(For a 2010 update, read “Tax Package Changes – Renewable Energy Programs are Back in Business“.)
The economic crisis currently facing the nation has caused a flurry of political action. From McCain “suspending” his campaign to massive bailouts, the response has been immediate and serious. Even though the $700 billion bailout for Wall Street was rejected by the House of Representatives, which would have been the largest US government financial market intervention in history, I can’t help but wonder what a $700 billion bailout would do for the environment. What if the US government had responded to the twenty years of dire warnings by James Hansen in the same manner as the current economic crisis? Such an aggressive response may have stopped climate change and saved our economy through green jobs and technology.

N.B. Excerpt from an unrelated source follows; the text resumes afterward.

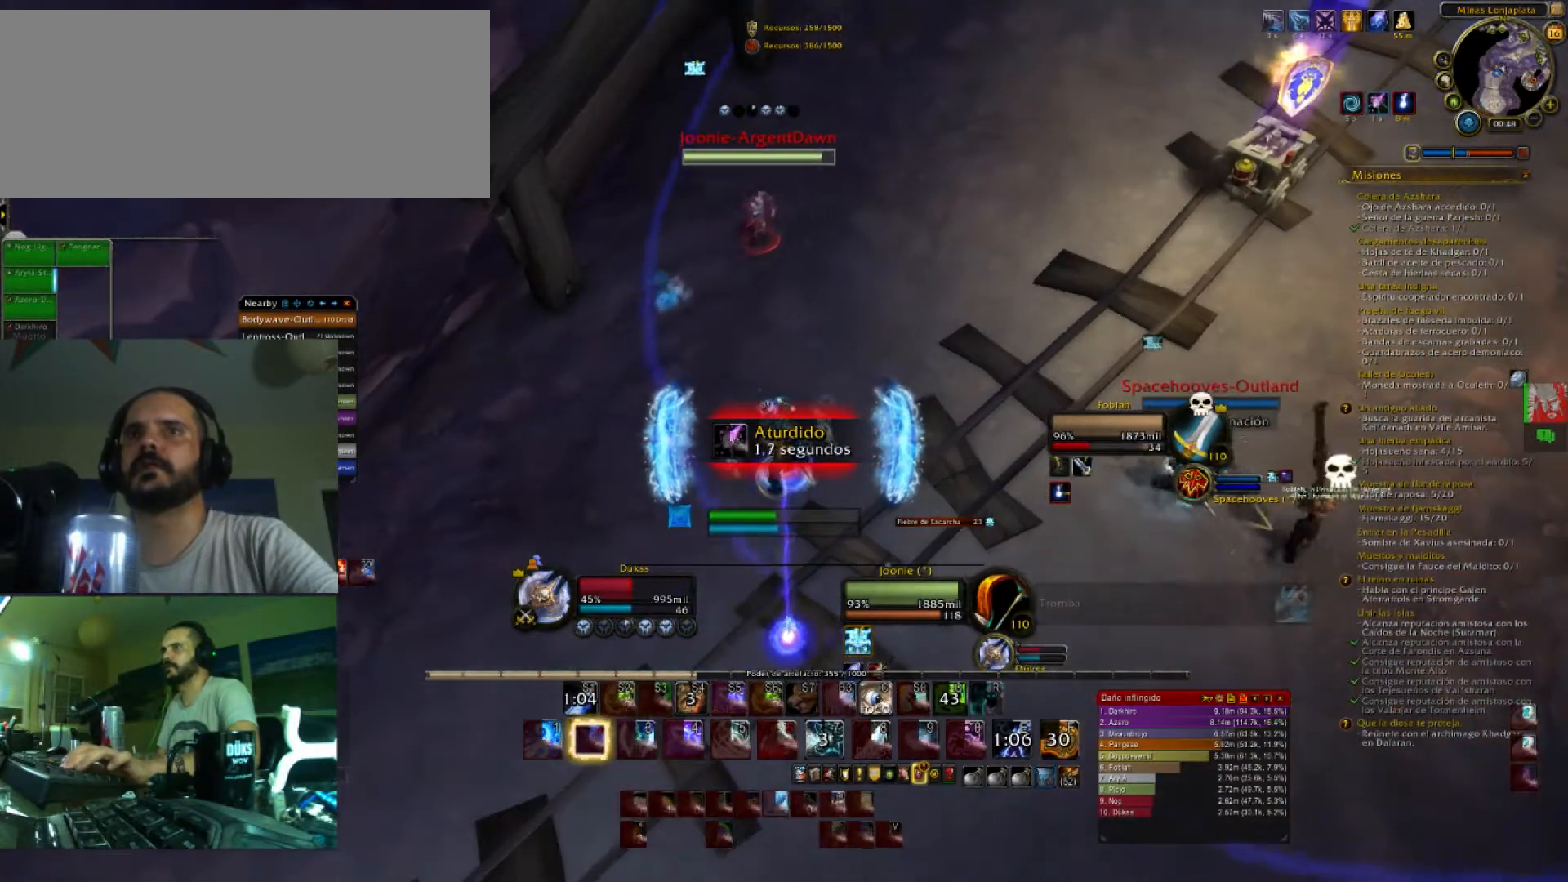
{"keys": ["w"], "events": []}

>> See also: Why Van Jones should be Obama’s Secretary of Prosperity
Government scientists, like James Hansen, have been muzzled for warning us that the Earth “is nearing… a tipping point beyond which it will be impossible to avoid climate change with far-ranging undesirable consequences.” Sounds like the sky is falling to me, but when Treasury Secretary Henry Paulson says it, the government takes note. As Bruce Marks, founder and CEO of the Neighborhood Assistance Corporation of America (NACA) explains:
Paulson says the sky is falling, we have to bail out Bear Stearns, $30 billion; the sky is falling, we have to bail out Fannie and Freddie, $200 billion; the sky is falling, we have to bail out AIG, $85 billion.
I can’t fathom $700,000,000,000. Jon Stewart told us $700 billion is equal to around 2,000 McDonald’s apple pies per individual American. The investment could turn our economy green on a larger scale rather than fatten us up on apple pies. As Van Jones explains:
It’s time to stop borrowing and start building. America’s No. 1 resource is not oil or mortgages. Our No. 1 resource is our people. Let’s put people back to work — retrofitting and repowering America. … You can’t base a national economy on credit cards. But you can base it on solar panels, wind turbines, smart biofuels and a massive program to weatherize every building and home in America.
Former presidential candidate John Edwards and the NRDC proposed the April 2008 $100 billion stimulus package be spent on green infrastructure investments, such as “retrofitting buildings to improve energy efficiency, expanding mass transit and freight rail, constructing ‘smart’ electrical grid transmission systems, wind power, solar power, and next-generation biofuels.” The program was even proposed to be paid for by auctions of carbon permits and would have created two million jobs!
What could 700 billion do for the environment if invested in a green economy? The economic crisis is real, and I don’t know the solution, but climate change is also real. I just wonder when the environment will get its bailout.